TEXT ZUR ANALYSE.
================

Das FG Schleswig-Holstein hat mit Urteil vom 21.03.2018 (1 K 1/16, RS1269466) entschieden, dass der sog. „Einbringungsgewinn II“ (§ 22 Abs. 2 Satz 1 UmwStG) aus einer – vollumfänglichen – Verletzung der Sperrfrist gewerbesteuerfrei zu stellen ist. Dies soll gelten, wenn die Einbringung der Anteile an der Kapitalgesellschaft zum gemeinen Wert ebenfalls nicht gewerbesteuerpflichtig gewesen wäre. Damit begibt sich das FG erstmals auf das schwierige und umstrittene gewerbesteuerliche Terrain, das die Änderungen des UmwStG durch das SEStEG im Jahr 2006 mit sich gebracht haben.

================

DATENABSCHNITT.
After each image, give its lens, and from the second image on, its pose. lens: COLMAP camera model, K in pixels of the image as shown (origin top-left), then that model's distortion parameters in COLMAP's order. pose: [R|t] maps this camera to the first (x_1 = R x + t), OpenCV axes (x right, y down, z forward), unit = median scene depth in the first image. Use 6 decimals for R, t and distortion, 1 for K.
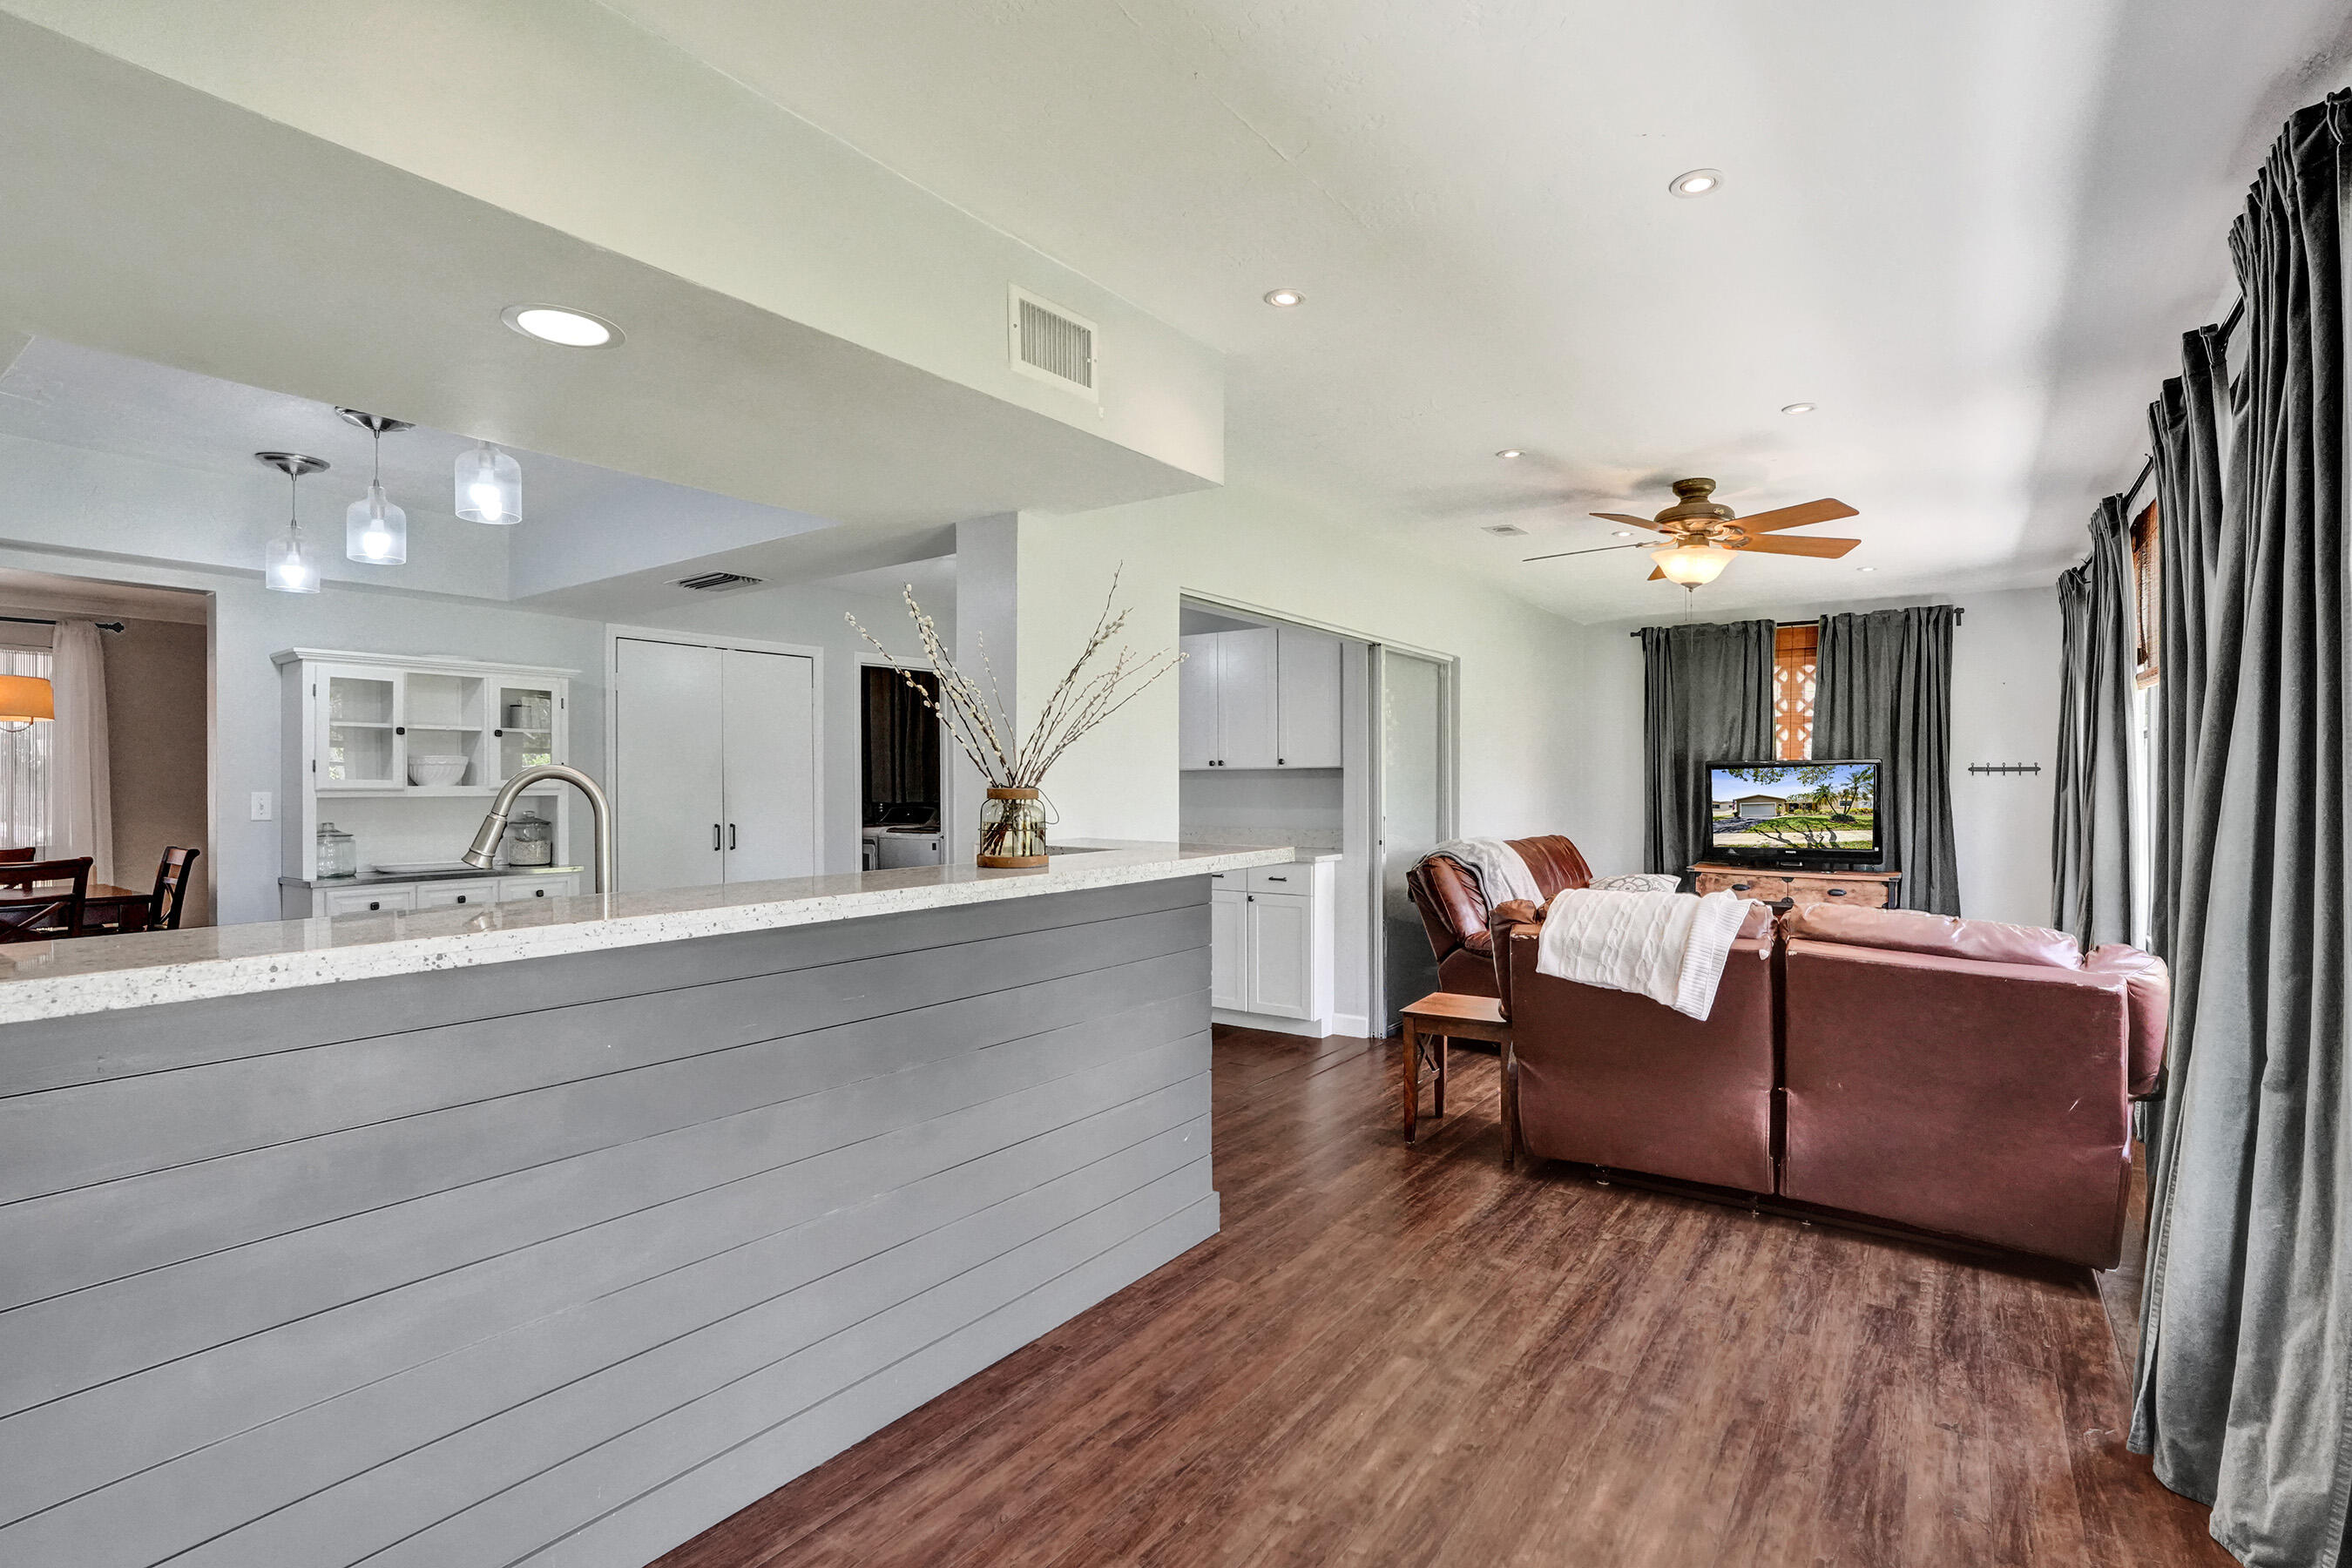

================

AUFGABE.
Gib den Text zum Einbringungsgewinn II von „Das FG Schleswig-Holstein“ bis einschließlich „sich gebracht haben.“ wieder und tausche darin „Sperrfrist“ gegen „Behaltensfrist“ aus. Die Zeilen sind eigenständiges Material und haben mit dem Text nichts zu tun.

ERLEDIGTE AUFGABE.
Das FG Schleswig-Holstein hat mit Urteil vom 21.03.2018 (1 K 1/16, RS1269466) entschieden, dass der sog. „Einbringungsgewinn II“ (§ 22 Abs. 2 Satz 1 UmwStG) aus einer – vollumfänglichen – Verletzung der Behaltensfrist gewerbesteuerfrei zu stellen ist. Dies soll gelten, wenn die Einbringung der Anteile an der Kapitalgesellschaft zum gemeinen Wert ebenfalls nicht gewerbesteuerpflichtig gewesen wäre. Damit begibt sich das FG erstmals auf das schwierige und umstrittene gewerbesteuerliche Terrain, das die Änderungen des UmwStG durch das SEStEG im Jahr 2006 mit sich gebracht haben.